Getting things down pat this decade

Leveling up doesn’t begin and end with the clothes you wear. Check out the goods you need to upgrade your home in your 20s, 30s, 40s, and 50s


Learn the basics: The Guy’s Home Guide in your Twenties


If your twenties are a time of great experimentation, your thirties are all about realizing that it’s also pretty fun to finally get a handle on who you are and what you’re all about. This is the time to invest in some great pieces and settle into some good habits at home that will pay off for decades.  Make sure you’ve got these things down pat during this decade.

Below, the home guide for your 30s:

Some “keep forever” furniture

By the time you reach your 30s, you’ve tried out different looks in your home – and experienced plenty of decorating trial and error – so you have a pretty good grasp of your sense of style.  This is the time to think about investing in a few classic pieces that you’ll be able to enjoy for the long haul. No longer should you automatically turn to IKEA to fill the gaps in your decor.

When you find you need a new item, seek out well-crafted pieces in classic shapes and styles.

Spend more on the stuff you know you’ll love now and for years to come.  It will be worth it. The only (sort of) downside? No longer will you be able to ditch your cheap stuff on the curb when you move;  this stuff is coming with you. You’ll find that that’s really okay because – upside – you’re more stable and settled so you’re moving less often (you probably won’t miss that rotating door of random roommates from your 20s either). Bottom line? You won’t regret buying quality.

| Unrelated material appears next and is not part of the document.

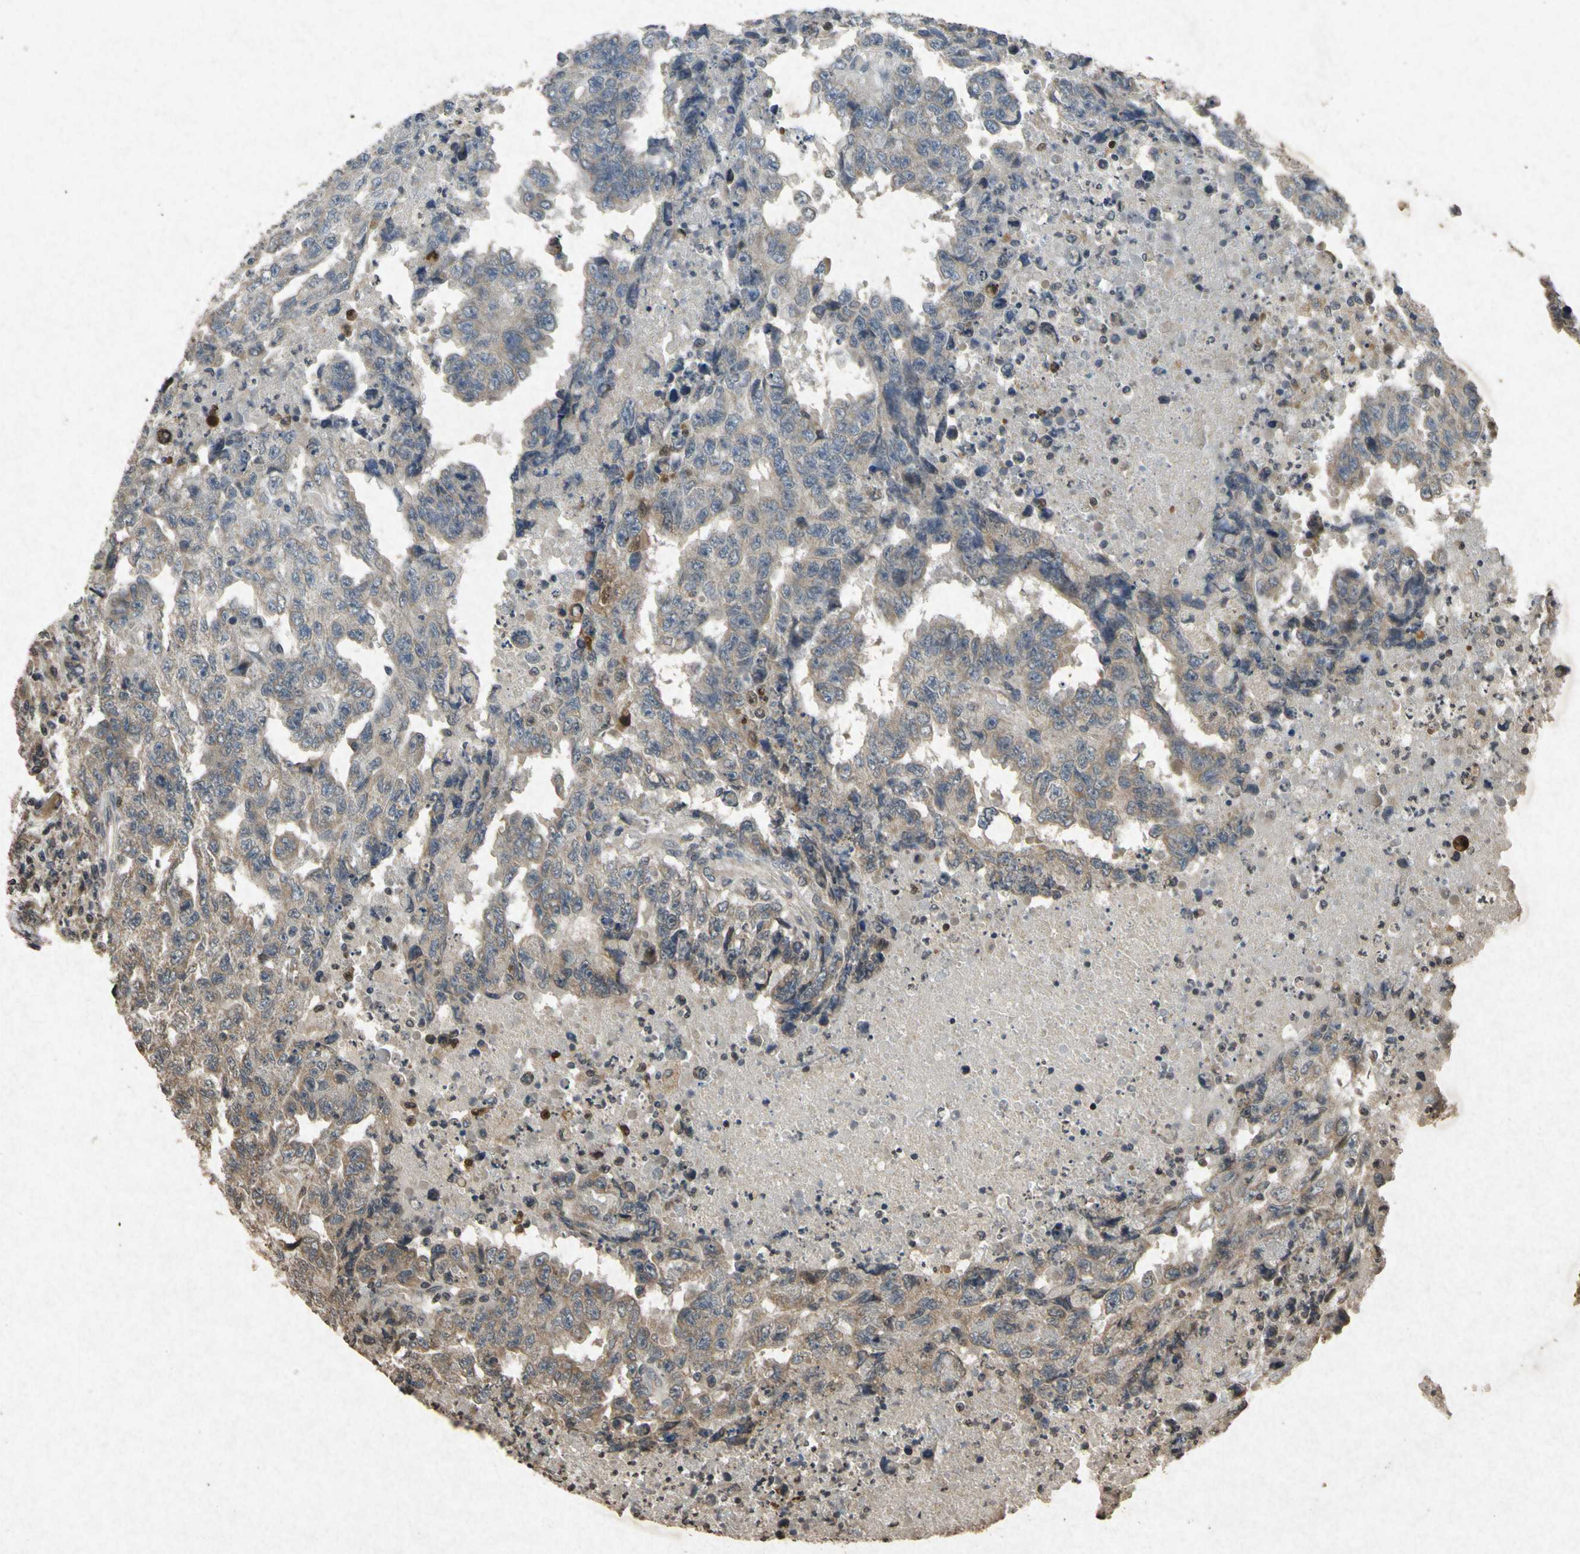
{"staining": {"intensity": "weak", "quantity": "25%-75%", "location": "cytoplasmic/membranous"}, "tissue": "testis cancer", "cell_type": "Tumor cells", "image_type": "cancer", "snomed": [{"axis": "morphology", "description": "Necrosis, NOS"}, {"axis": "morphology", "description": "Carcinoma, Embryonal, NOS"}, {"axis": "topography", "description": "Testis"}], "caption": "Tumor cells exhibit low levels of weak cytoplasmic/membranous expression in approximately 25%-75% of cells in human embryonal carcinoma (testis).", "gene": "ATP6V1H", "patient": {"sex": "male", "age": 19}}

A streamlined closet system

It’s no longer cute to show up to work or a date looking rumpled. By this point in your life, you’ve  collected some nicer clothes, and you need a way to keep them looking that way. Make sure your closet has plenty of hangers at the ready – matching, non-wire hangers – so you don’t have to double up, and  enough drawer space so you’re not cramming your clothes inside. Treating and storing your clothes the right way will make them look better and last longer, of course, and (bonus!) will also save you precious minutes getting dressed in the morning. Spruce up your closet; feel like a grown up.

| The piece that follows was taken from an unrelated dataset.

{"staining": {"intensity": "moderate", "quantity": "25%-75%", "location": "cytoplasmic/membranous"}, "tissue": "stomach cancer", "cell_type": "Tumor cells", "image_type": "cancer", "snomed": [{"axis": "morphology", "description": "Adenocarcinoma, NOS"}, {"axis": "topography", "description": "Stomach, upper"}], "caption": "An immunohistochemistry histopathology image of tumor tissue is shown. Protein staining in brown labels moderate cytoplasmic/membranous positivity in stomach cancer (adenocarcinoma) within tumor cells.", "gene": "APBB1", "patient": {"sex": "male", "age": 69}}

How to clean out your closet


A plant

Time to show yourself and the world that you can care for something living.  Maybe that’s a low maintenance cactus (tip: water less than you think; don’t smother it with love) or maybe it’s a high maintenance pet.  Either way, you need something in your home to hold you accountable for its care.  Getting older means you might be settling down, finding a partner, thinking about a kid.  Required for all of the above? A major set of caring skills. This is the time to start cultivating those skills!  Take a first step now (even if it’s a goldfish-sized step).

Extras

You’ve got sheets and towels for yourself…what about when you have a guest? Friends staying overnight are no longer going be happy crashing on the couch and drying off with a questionably-rumpled towel after their morning shower (and that goes double for any romantic overnights). Having enough linens and forks and coffee mugs and toilet paper is a sign that you’re thinking ahead – and of other people.  It feels nice not to have to scramble every time you have more than two people eating a meal in your home. Welcome to responsible adulthood.

A cleaning routine

Tough love time: a dirty apartment might have been tolerated by visiting friends and family in your 20s, but a filthy bathroom and overflowing kitchen sink are not okay anymore. If you don’t have one, get yourself a cleaning routine, like, yesterday. It doesn’t have to be complicated. Try keeping some cleaning supplies and tools in the places you need them (like some spray and a sponge in the bathroom) so you can quickly deal with any small messes as they happen. Having them close will make it easier to actually do it! Then set aside a chunk of time every week to do some deeper cleaning (like the tub). If you absolutely hate to clean, throw some money at the problem. If it’s worth it to you to not have to clean, do without some other luxury so you can afford to hire a housekeeper on the regular. Either way, get ‘er done.